Significant enhancement of magnetocaloric effects via tuning Curie temperature and magnetic anisotropy in rare-earth based compounds

Abstract

Magnetic refrigeration (MR) research has been increasingly focused on targeting operation temperatures as low as 4.4–20 K, which is of strategic significance for liquid helium and hydrogen in various activities such as aerospace and highly advanced industries. To date, despite most research has been aimed at obtaining MR materials with large magnetic entropy change and adiabatic temperature change, the optimizing operation temperature to target the cooling range for helium-hydrogen liquefaction is highly desirable and valuable.

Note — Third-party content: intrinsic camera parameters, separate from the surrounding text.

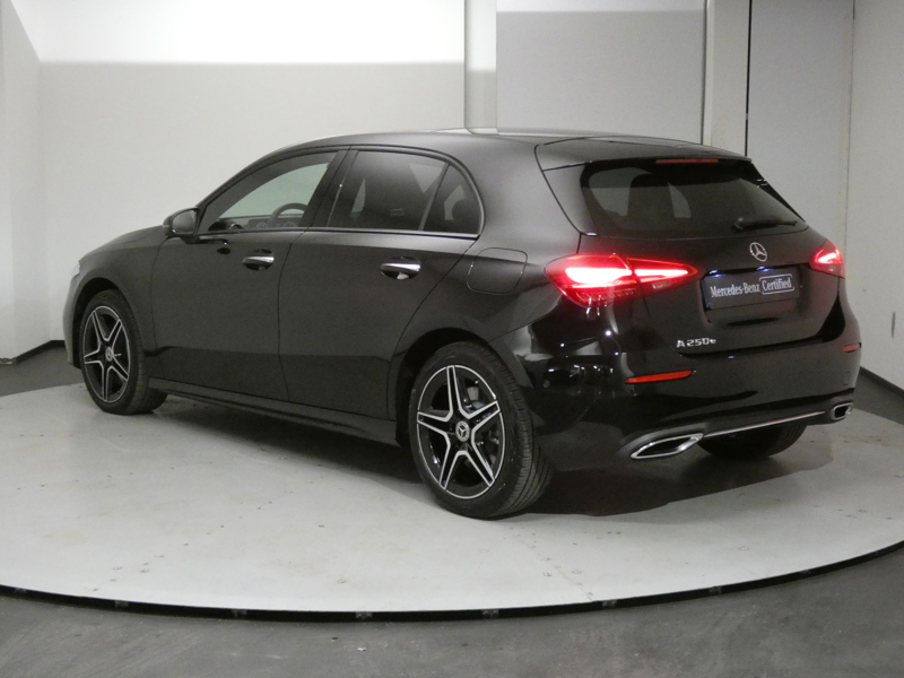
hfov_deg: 36.2
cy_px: 339
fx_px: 1384
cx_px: 452
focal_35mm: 53
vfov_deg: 27.5
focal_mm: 9.5
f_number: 3.9
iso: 1600
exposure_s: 1/60
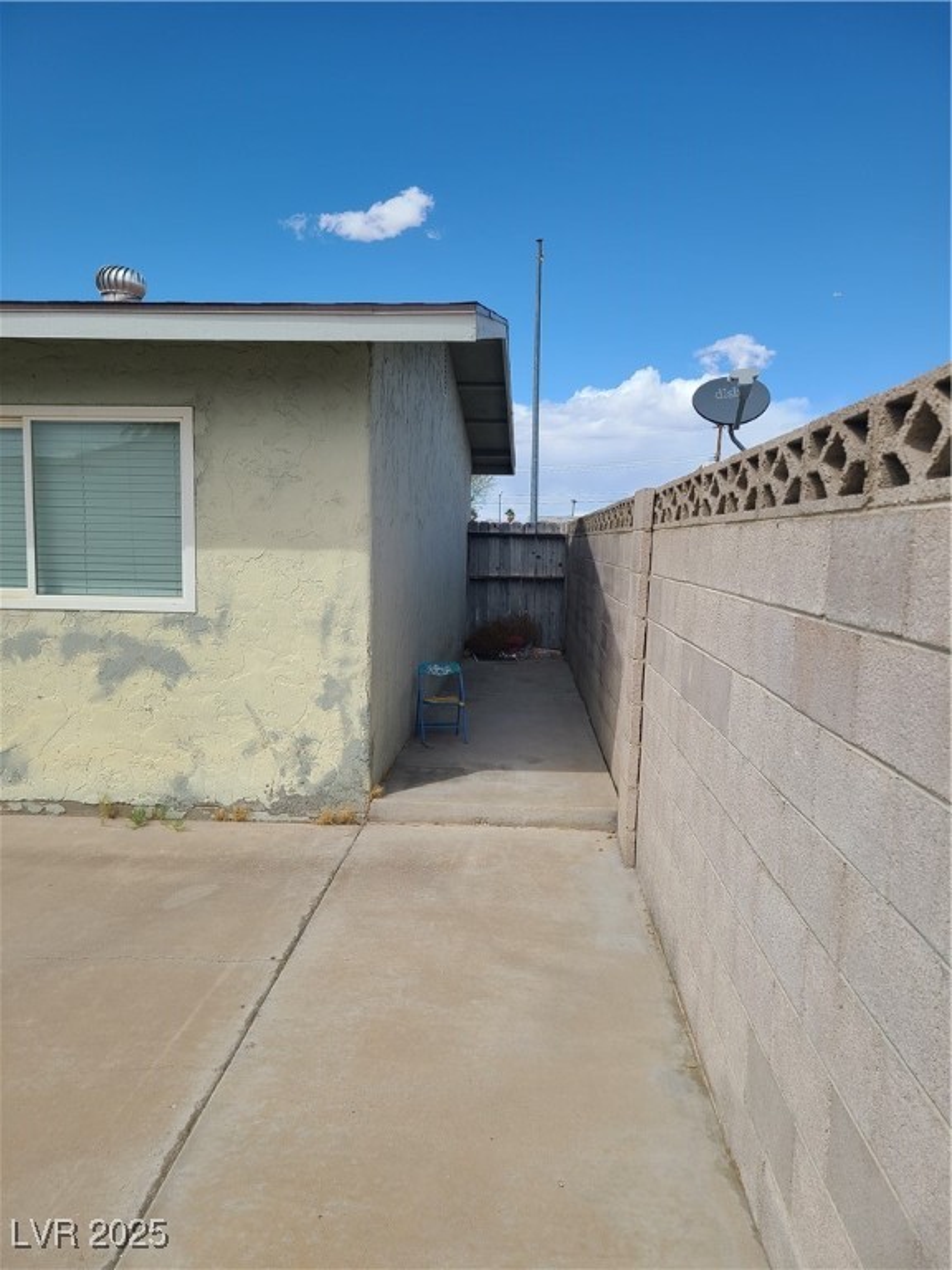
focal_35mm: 26
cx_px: 476
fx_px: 953
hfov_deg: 53.1
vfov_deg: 67.3
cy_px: 635
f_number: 1.8
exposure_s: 1/2586
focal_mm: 5.4
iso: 40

Here, the significant enhancement in magnetocaloric effects (MCEs) and magnetic materials operating in the temperature range of 4.4–20 K are achieved. The magnetic properties and MCEs of HoCuAl are manipulated by substituting Er or Tm atoms with the lower de Gennes factor and various magnetic anisotropy. The maximum magnetic entropy change ((−ΔSM)max) and refrigeration capacity (RC) under 0–5 T for Ho0.9Er0.1CuAl increases by 25.8 % and 39.8 % respectively compared with HoCuAl compound. Additionally, the critical role of Curie temperature and magnetic anisotropy in the significant enhancement of MCEs is confirmed by the systematic macroscopic physical analysis and neutron diffraction measurements. The excellent MCEs, suitable operation temperature, and free of hysteresis loss demonstrate the promising application prospect in liquefaction of helium-hydrogen.